Ripple Studied by Central Banks as Alternative to SWIFT—XRP Integration in Sight?

Ripple News XRP Named as Top Cross-Border Tool by International Finance Group

  • Central banks are seeking more efficient ways to facilitate international payments, and Ripple is emerging as a key player in these discussions.
  • SWIFT remains the backbone of global financial messaging, used by banks and financial institutions.

A post from X Finance Bull on the social media platform X is stirring up the crypto space. The message was, “Still doubting $XRP? Read slower. Project Stella (European Central Bank + Bank of Japan) literally studied Ripple’s rails next to SWIFT to rewire cross-border payments with DLT. If the central banks are watching, maybe you should be too.” And honestly? They might be onto something.

Launched in 2016, Project Stella is a joint research initiative by the European Central Bank (ECB) and the Bank of Japan (BoJ). It was created to do practical testing of Distributed Ledger Technology (DLT) in core financial systems. The kind of stuff that keeps the world’s economy running.

This study began in 2017, when the ECB and BoJ recreated elements of their real-time gross settlement systems using blockchain frameworks. Their goal was to see if DLT could handle day-to-day transaction volume. The answer? Yes, but with caveats.

They then looked at using DLT for delivery-versus-payment (DvP) scenarios in 2018 when phase 2 began. Again, the findings were cautiously optimistic.

But it was Phase 3 (2019) that got especially interesting. Here, the banks dug into cross-border transactions, specifically how to make them safer, faster, and more efficient. And it was here, in the context of real-world payment improvements, that Ripple’s network was recognized alongside SWIFT.

So, What Does This Mean?

To understand why Ripple’s growing presence matters, it helps to look at the system it’s being compared to. Short for the Society for Worldwide Interbank Financial Telecommunication, SWIFT has been the backbone of international banking for decades.

Since its launch in 1973, it has connected over 11,000 banks and financial institutions across more than 200 countries.

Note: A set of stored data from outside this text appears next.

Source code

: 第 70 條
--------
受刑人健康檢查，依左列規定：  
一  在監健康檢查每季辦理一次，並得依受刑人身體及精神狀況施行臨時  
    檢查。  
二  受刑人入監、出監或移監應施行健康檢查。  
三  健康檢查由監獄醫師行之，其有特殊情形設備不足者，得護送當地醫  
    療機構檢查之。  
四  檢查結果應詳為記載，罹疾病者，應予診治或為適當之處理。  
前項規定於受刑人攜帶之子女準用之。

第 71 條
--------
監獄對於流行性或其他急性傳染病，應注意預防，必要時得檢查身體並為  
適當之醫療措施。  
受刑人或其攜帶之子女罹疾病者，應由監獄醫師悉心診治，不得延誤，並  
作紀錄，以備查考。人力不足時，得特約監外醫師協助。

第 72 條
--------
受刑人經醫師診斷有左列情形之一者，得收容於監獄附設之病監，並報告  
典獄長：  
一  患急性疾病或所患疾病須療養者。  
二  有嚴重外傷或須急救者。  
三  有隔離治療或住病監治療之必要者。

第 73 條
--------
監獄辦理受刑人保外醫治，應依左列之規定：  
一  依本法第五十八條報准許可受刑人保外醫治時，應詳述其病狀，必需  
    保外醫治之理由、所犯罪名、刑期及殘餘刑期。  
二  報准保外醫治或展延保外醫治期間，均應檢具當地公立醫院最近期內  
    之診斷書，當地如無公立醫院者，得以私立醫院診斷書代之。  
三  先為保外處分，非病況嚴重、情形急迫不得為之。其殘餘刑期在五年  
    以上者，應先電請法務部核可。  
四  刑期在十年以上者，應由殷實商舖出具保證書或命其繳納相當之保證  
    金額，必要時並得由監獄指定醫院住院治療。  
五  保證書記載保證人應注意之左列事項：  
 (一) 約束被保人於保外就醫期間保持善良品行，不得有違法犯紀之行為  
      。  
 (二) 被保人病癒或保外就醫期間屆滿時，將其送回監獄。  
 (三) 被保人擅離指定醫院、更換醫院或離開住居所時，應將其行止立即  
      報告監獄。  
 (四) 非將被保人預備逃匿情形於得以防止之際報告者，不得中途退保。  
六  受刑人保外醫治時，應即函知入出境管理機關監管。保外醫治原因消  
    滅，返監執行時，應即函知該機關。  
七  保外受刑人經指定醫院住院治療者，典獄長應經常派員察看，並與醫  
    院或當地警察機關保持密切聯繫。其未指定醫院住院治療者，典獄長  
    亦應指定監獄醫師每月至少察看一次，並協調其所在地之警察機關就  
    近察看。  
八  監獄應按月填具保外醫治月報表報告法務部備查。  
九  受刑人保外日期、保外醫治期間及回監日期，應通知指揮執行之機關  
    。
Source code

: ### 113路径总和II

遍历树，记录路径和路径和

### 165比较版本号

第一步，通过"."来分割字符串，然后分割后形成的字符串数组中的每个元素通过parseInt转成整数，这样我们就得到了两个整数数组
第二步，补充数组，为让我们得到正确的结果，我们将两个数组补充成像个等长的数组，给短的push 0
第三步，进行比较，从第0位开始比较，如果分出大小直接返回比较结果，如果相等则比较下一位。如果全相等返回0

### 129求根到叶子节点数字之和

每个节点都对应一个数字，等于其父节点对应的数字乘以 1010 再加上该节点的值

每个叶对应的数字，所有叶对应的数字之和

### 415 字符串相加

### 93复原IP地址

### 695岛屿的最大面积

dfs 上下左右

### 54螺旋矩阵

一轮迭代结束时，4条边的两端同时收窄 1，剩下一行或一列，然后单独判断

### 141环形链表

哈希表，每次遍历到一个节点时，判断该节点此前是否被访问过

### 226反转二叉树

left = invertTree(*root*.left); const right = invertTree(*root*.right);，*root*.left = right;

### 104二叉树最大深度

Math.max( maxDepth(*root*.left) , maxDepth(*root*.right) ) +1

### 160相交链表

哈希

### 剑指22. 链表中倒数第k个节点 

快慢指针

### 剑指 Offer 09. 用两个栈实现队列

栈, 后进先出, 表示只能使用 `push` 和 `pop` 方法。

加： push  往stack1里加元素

But SWIFT is essentially a messaging network, not a settlement engine.

It sends payment instructions, but the actual movement of money is handled by a web of intermediaries, often taking two to five days, especially for cross-border transfers. It’s reliable, yes, but slow, expensive, and opaque, with fees, delays, and little visibility for the end user.

Unlike SWIFT, Ripple is about both messaging and instant settlement. Through its RippleNet platform, Ripple offers a way for financial institutions to communicate and settle payments almost in real time.

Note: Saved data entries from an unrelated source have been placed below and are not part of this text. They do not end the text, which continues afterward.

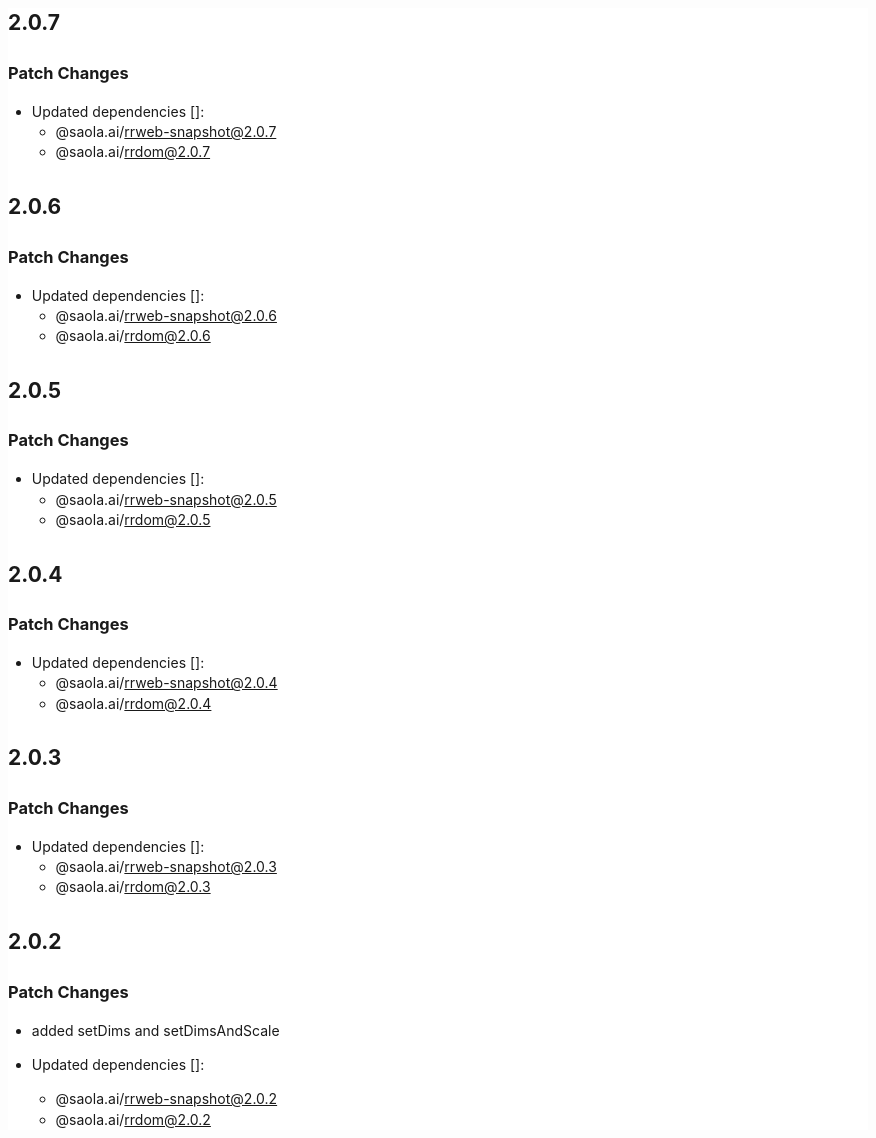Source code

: ## 2.0.7

### Patch Changes

- Updated dependencies []:
  - @saola.ai/rrweb-snapshot@2.0.7
  - @saola.ai/rrdom@2.0.7

## 2.0.6

### Patch Changes

- Updated dependencies []:
  - @saola.ai/rrweb-snapshot@2.0.6
  - @saola.ai/rrdom@2.0.6

## 2.0.5

### Patch Changes

- Updated dependencies []:
  - @saola.ai/rrweb-snapshot@2.0.5
  - @saola.ai/rrdom@2.0.5

## 2.0.4

### Patch Changes

- Updated dependencies []:
  - @saola.ai/rrweb-snapshot@2.0.4
  - @saola.ai/rrdom@2.0.4

## 2.0.3

### Patch Changes

- Updated dependencies []:
  - @saola.ai/rrweb-snapshot@2.0.3
  - @saola.ai/rrdom@2.0.3

## 2.0.2

### Patch Changes

- added setDims and setDimsAndScale

- Updated dependencies []:
  - @saola.ai/rrweb-snapshot@2.0.2
  - @saola.ai/rrdom@2.0.2
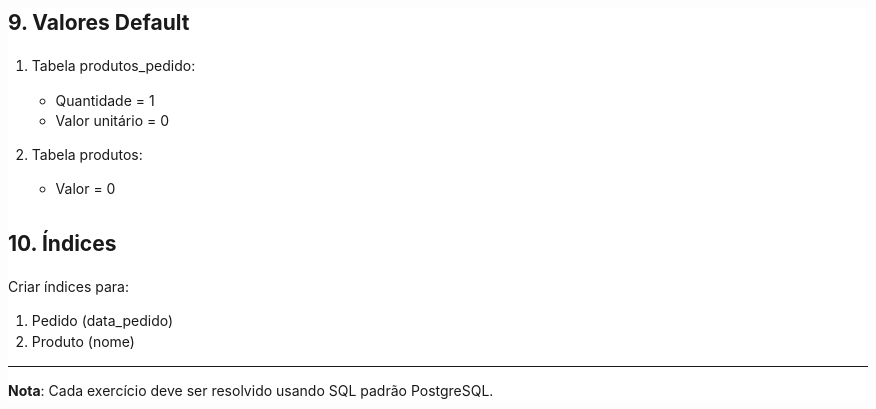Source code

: ## 9. Valores Default
1. Tabela produtos_pedido:
   - Quantidade = 1
   - Valor unitário = 0

2. Tabela produtos:
   - Valor = 0

## 10. Índices
Criar índices para:
1. Pedido (data_pedido)
2. Produto (nome)

---
**Nota**: Cada exercício deve ser resolvido usando SQL padrão PostgreSQL.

The report stated that, ” Ripple has developed xCurrent, which connects financial institutions via a global network of participating entities (RippleNet). xCurrent is built around ILP and enables bidirectional communication between participating entities and coordination of payments across ledgers. ”

That means both parties know the status of a payment before it’s completed, drastically reducing errors, delays, and costs. And if institutions use Ripple’s On-Demand Liquidity (ODL) solution, they can even use XRP as a bridge asset to instantly convert currencies.

They end up eliminating the need for nostro/vostro accounts (those pre-funded bank accounts that tie up billions globally just to facilitate currency exchange).

The X Finance Bull then stated, “XRP will explode soon.” This can be interpreted in a couple of ways. On one hand, we might eventually see the integration of XRP into global financial systems. As CNF previously reported, Ripple and the XRP Ledger have appeared in discussions tied to BRICS financial planning, as the alliance explores alternatives to traditional banking.

On the other hand, it could simply refer to XRP’s price action. Currently trading at $2.39, the token has gained 10.39% in the past week and another 4.10% in the past day, hinting at a possible breakout toward the $3 mark.